Murder cases that shocked the UK - including Soham, Harold Shipman and the Moors murders
Murders carried out by Ian Huntley, Fred and Rose West, Harold Shipman and Peter Sutcliffe have become infamous
Britain has suffered its fair share of serial killers - from the twisted doctor Harold Shipman, who is estimated to have killed up to 250 patients, to the chilling moors murders committed in the 1960s. Some of these mortifying murders led to sweeping reforms in a bid to prevent crimes of a similar nature happening again in the UK.
The overhaul of protection procedures in the wake of the Soham murders was estimated to have reached £185 million, while the abduction and murder of schoolgirl Sarah Payne led to a high-profile campaign for people to get access to the Sex Offenders’ Register.
And the racially motivated murder of Stephen Lawrence exposed insitutional failings within the Met Police as well as leading to change.
Here are 10 cases which shocked the country and led to change.

1. 10 murder cases that shocked the country.
10 murder cases that shocked the country
2. Harold Shipman
The UK’s most prolific convicted serial killer is Harold Shipman. He was jailed for life in January 2000 for murdering 15 patients while working in Hyde, Greater Manchester, though official predictions are that he killed between 215 and 260 people over a 23-year period in Hyde and Todmorden, West Yorkshire. In 1998, the doctor was arrested and charged with the murder of 81-year-old Kathleen Grundy after forging her will. Suspicions had been raised previously by another GP about the high death rate among Shipman’s patients. The full extent of his murderous career only became clear during Dame Janet Smith’s independent inquiry, which found that the GP probably killed up to 260 people. The inquiry made a number of recommendations in relation to the way doctors are overseen. Shipman murdered his victims with injections of diamorphine – the clinical name for heroin – after stockpiling vast amounts of the drug by falsely prescribing it as a painkiller for dying patients. The GP would usually call on his mainly elderly victims at their homes, often on a pretext, and dispense the deadly injections. Back at his surgery, he would falsify computer records to create bogus symptoms that would explain his victims’ deaths.
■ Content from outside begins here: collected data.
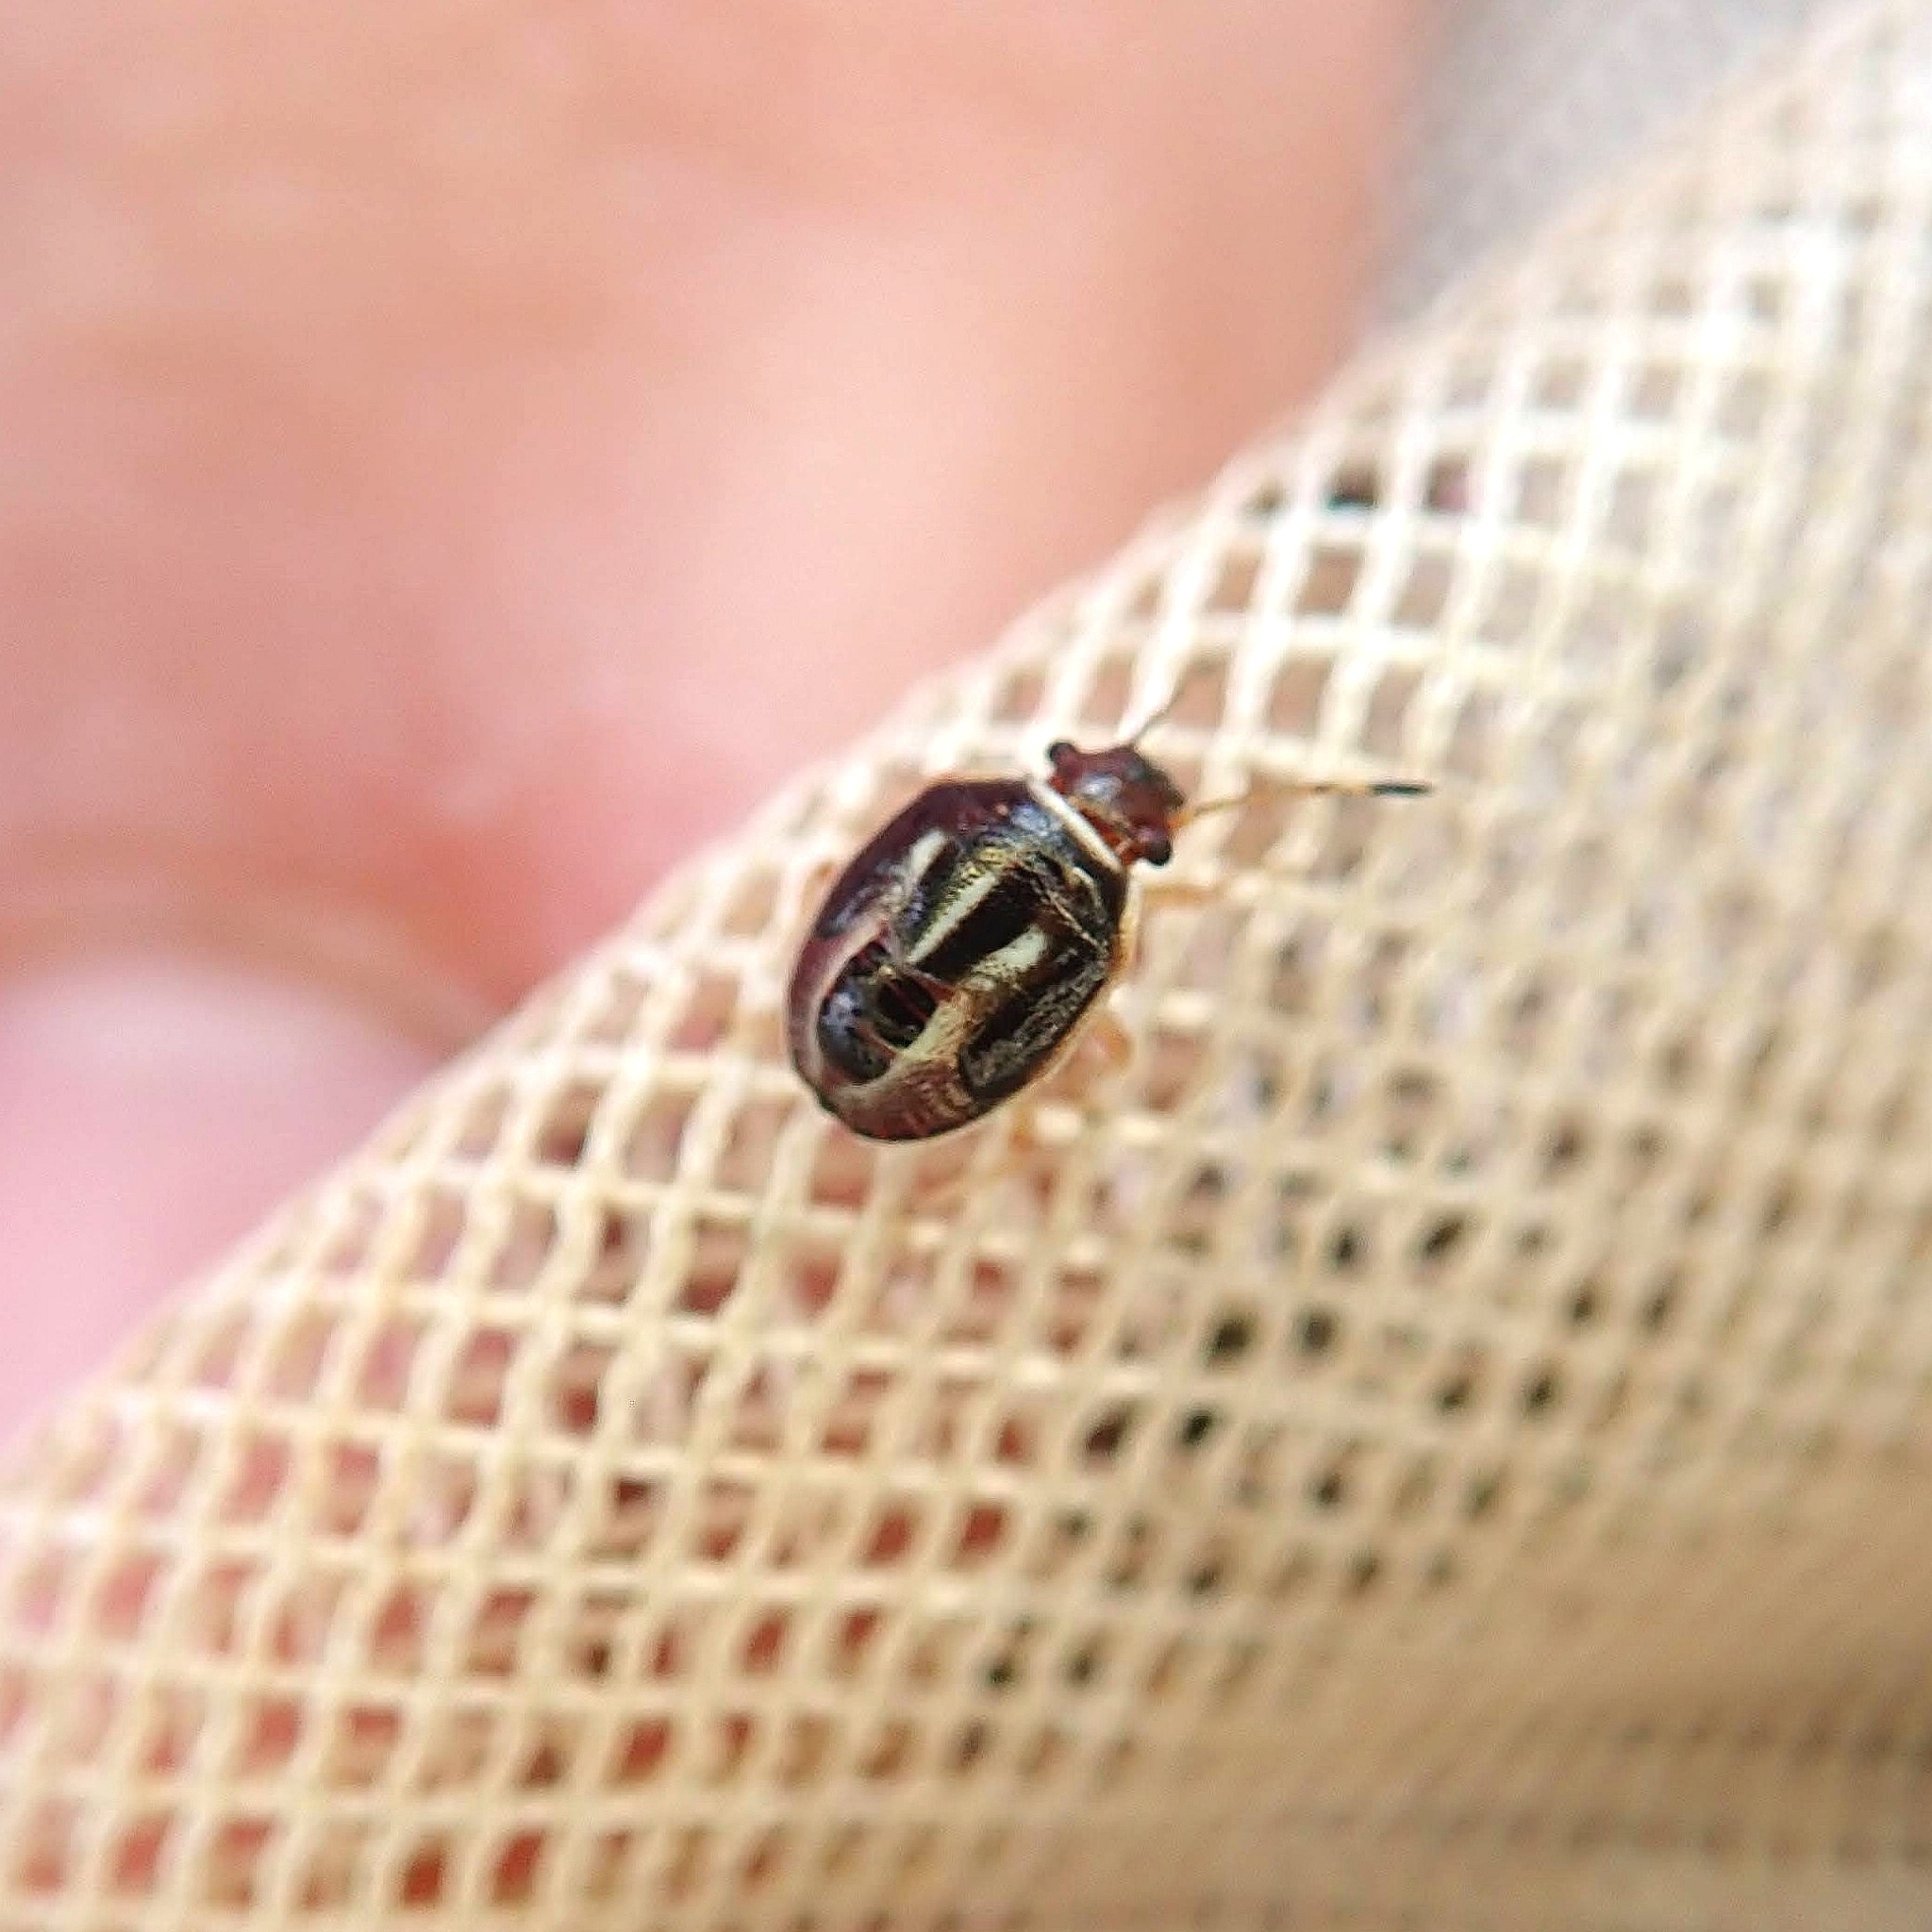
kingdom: Animalia
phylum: Arthropoda
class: Insecta
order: Hemiptera
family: Pentatomidae
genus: Mormidea
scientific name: Mormidea lugens
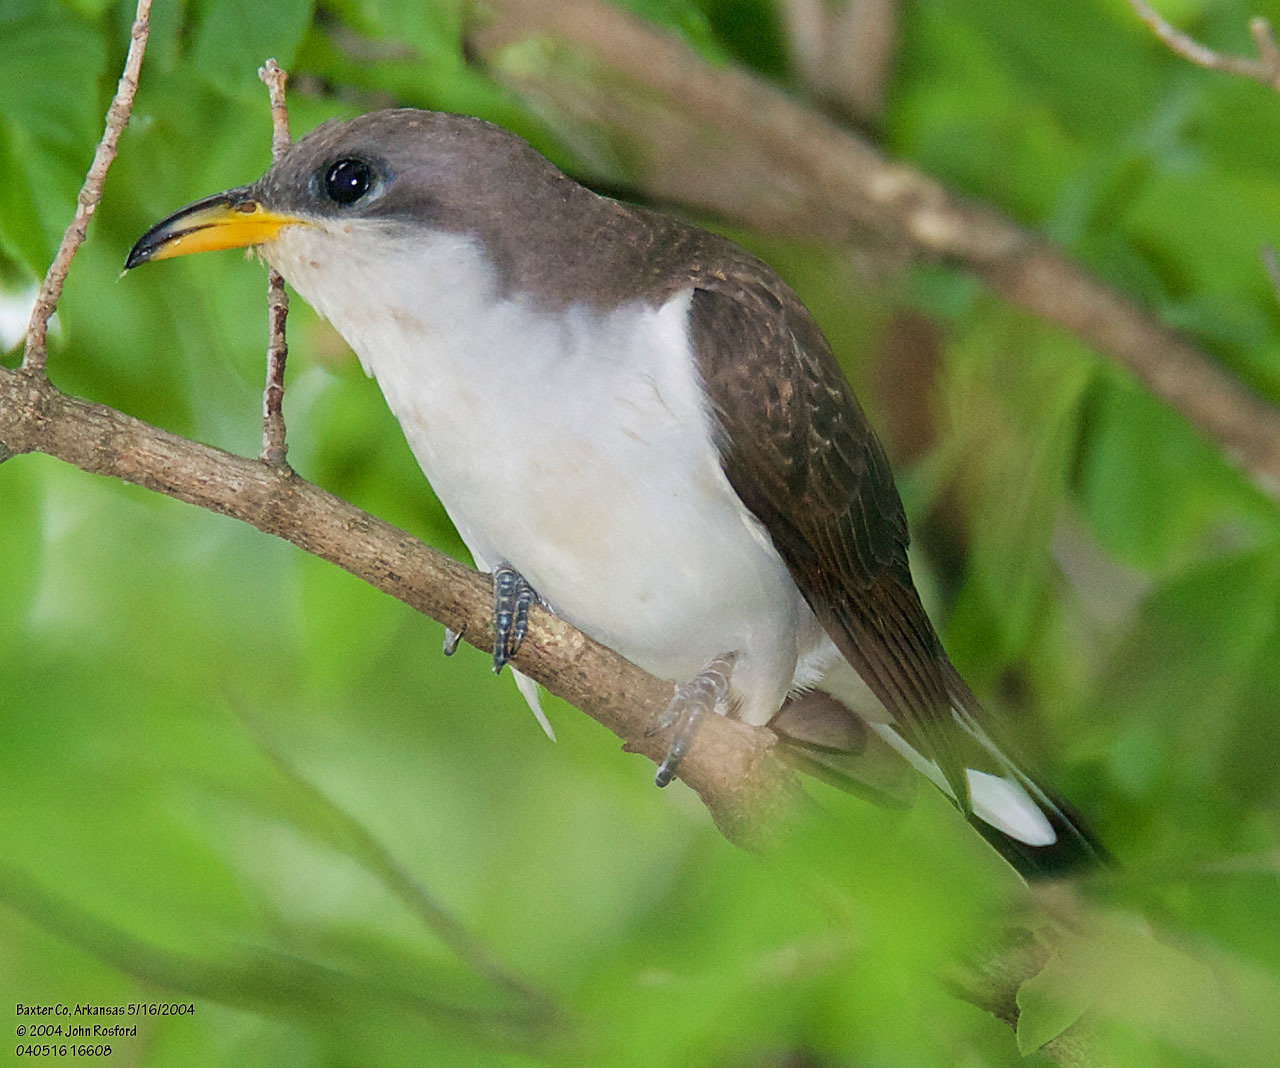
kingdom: Animalia
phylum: Chordata
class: Aves
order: Cuculiformes
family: Cuculidae
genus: Coccyzus
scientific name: Coccyzus americanus
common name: Yellow-billed cuckoo
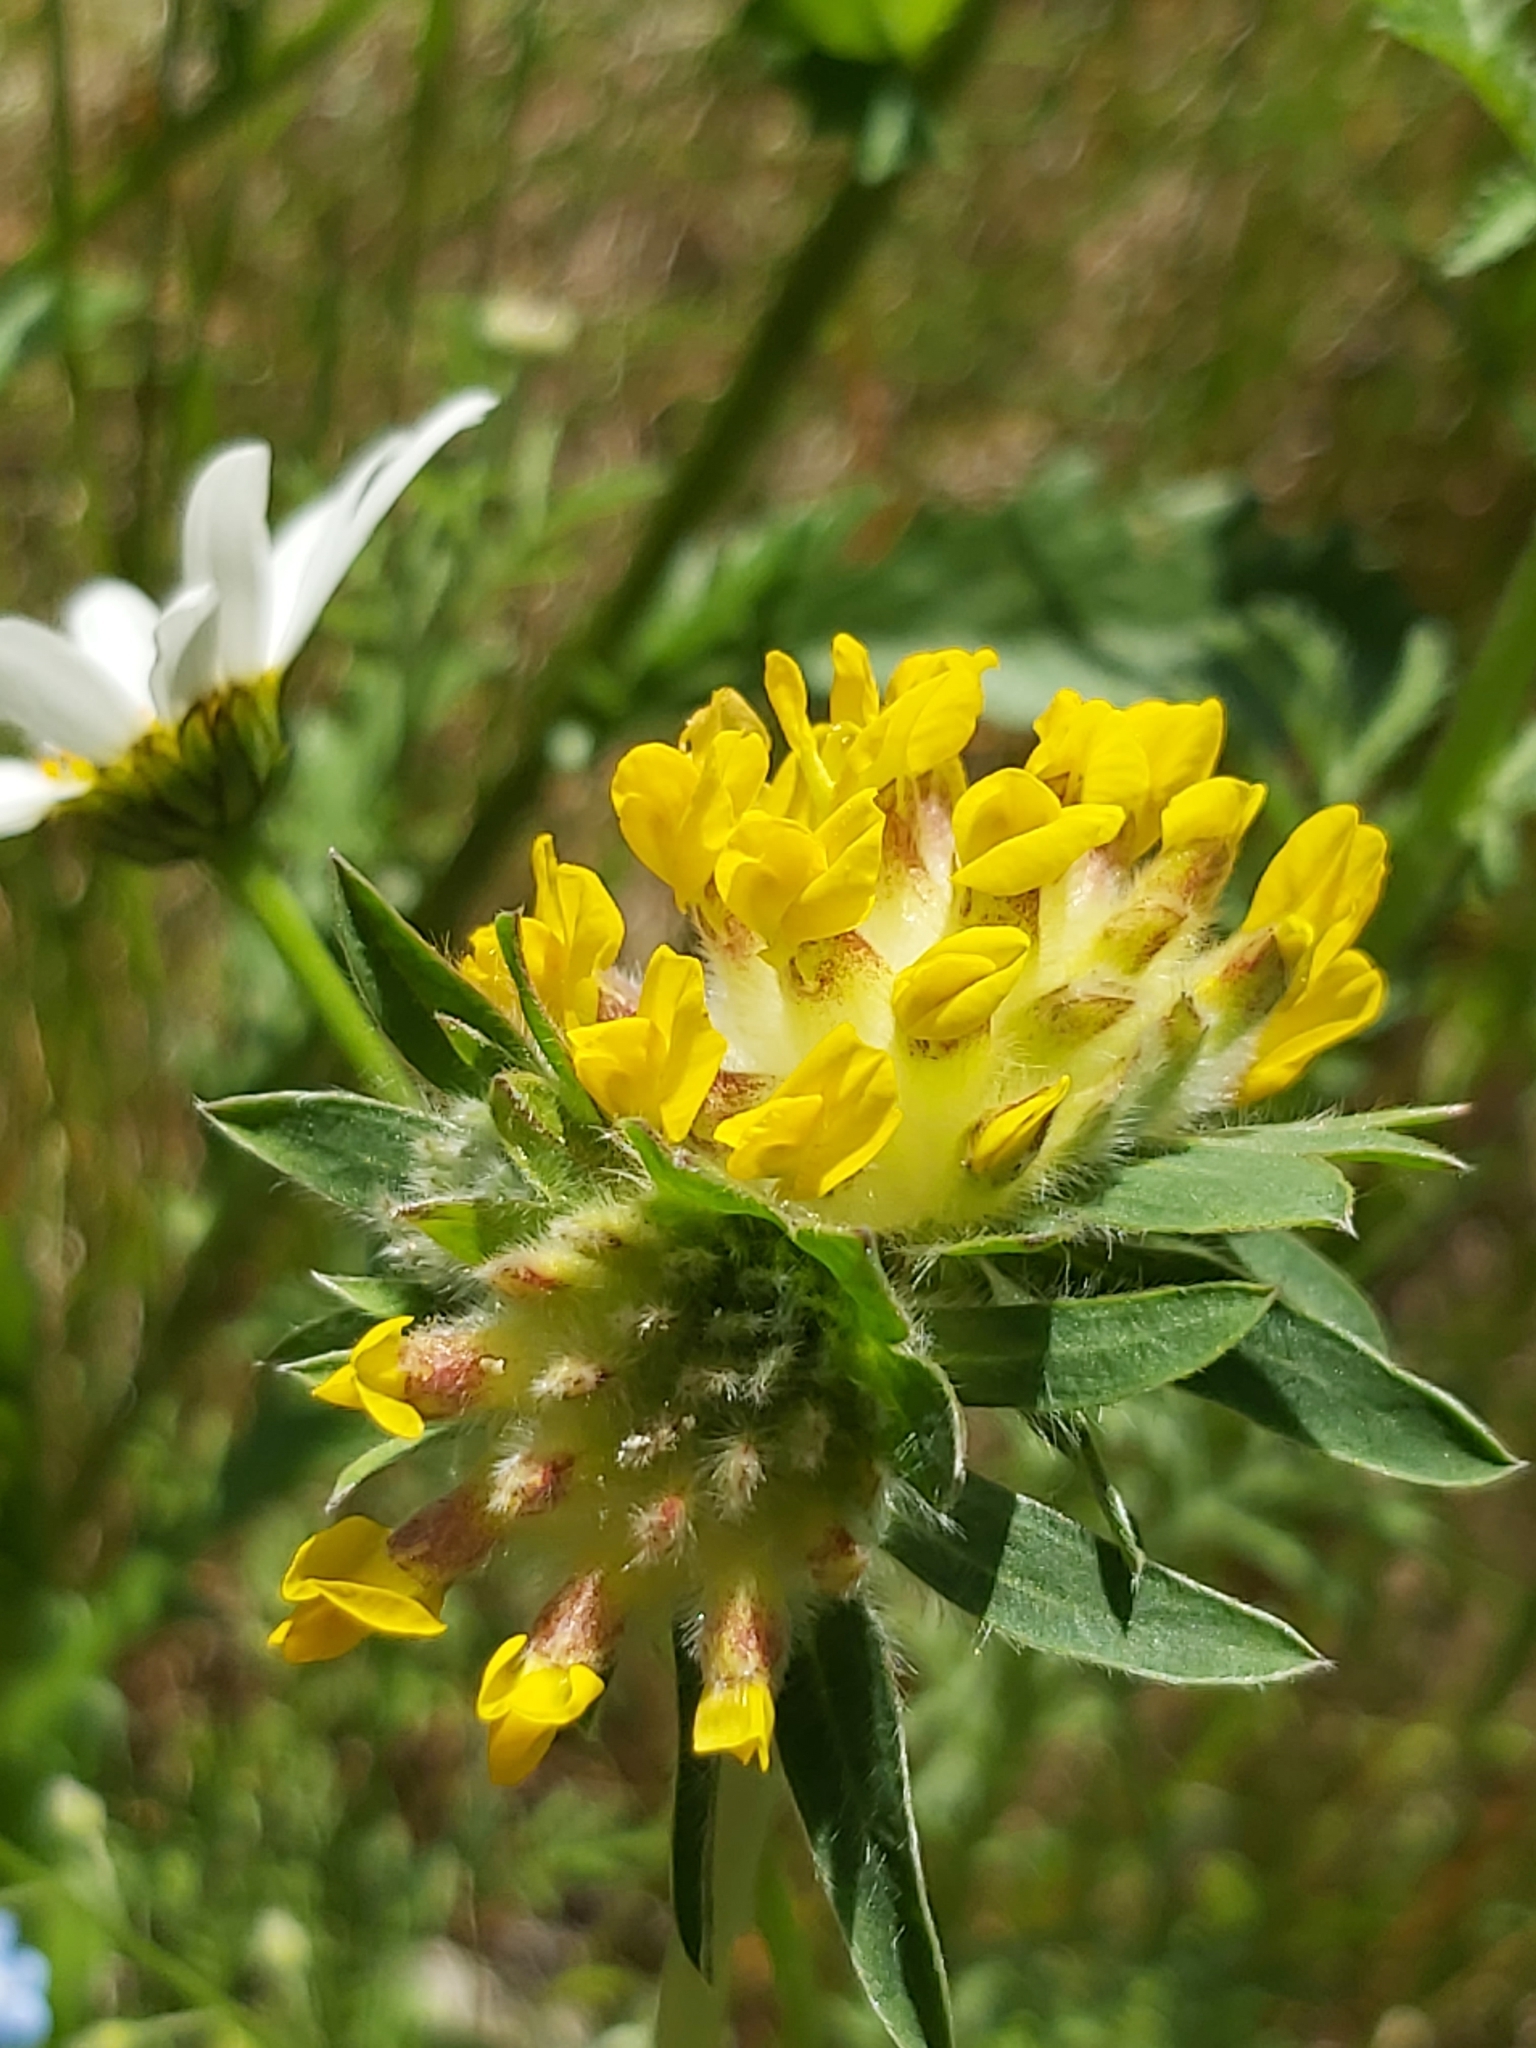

Shipman killed himself in prison in 2004 at the age of 57. Photo: Greater Manchester Police

3. Dennis Nilsen
One of the UK’s most prolific serial killers, Dennis Nilsen carried out a murder spree during the late 1970s and early 1980s. He is believed to have killed as many as 15 people, many of them homeless young gay men. Nilsen would befriend his subjects in pubs and bars in London before luring them into his flat, where he would kill them and sit with their corpses before dismembering them. His crimes were discovered when a drain outside his home on Cranley Gardens, Muswell Hill, became blocked by human remains that he had tried to flush away. He was jailed for life in 1983, with a recommendation that he serve a minimum of 25 years, for six counts of murder and two of attempted murder. His sentence was later converted to a whole life tariff. Nilsen, who became known as the Muswell Hill murderer, was born in Fraserburgh, Scotland, and died in 2018 at HMP Full Sutton.

4. The moors murders
Myra Hindley and Ian Brady kidnapped, tortured and murdered children in and around Manchester, England, between July 1963 and October 1965. They buried the bodies of the children on bleak Saddleworth Moor in the south Pennines in the 1960s. Together, the pair killed five children, Pauline Reade, John Kilbride, Keith Bennett, Lesley Ann Downey and Edward Evans all aged between 10 and 17. Four of them were said to have been sexually assaulted. The bodies of two victims were discovered in 1965 in graves dug on the moor, and a third was found in 1987. Keith Bennett’s body is thought to be buried there but it remains undiscovered. Brady who refused to reveal where Keith Bennett’s body was buried, died in 2017 aged 79, while Hindley, who was the first woman to be given a whole life tariff, died in prison in 2002 at the age of 60.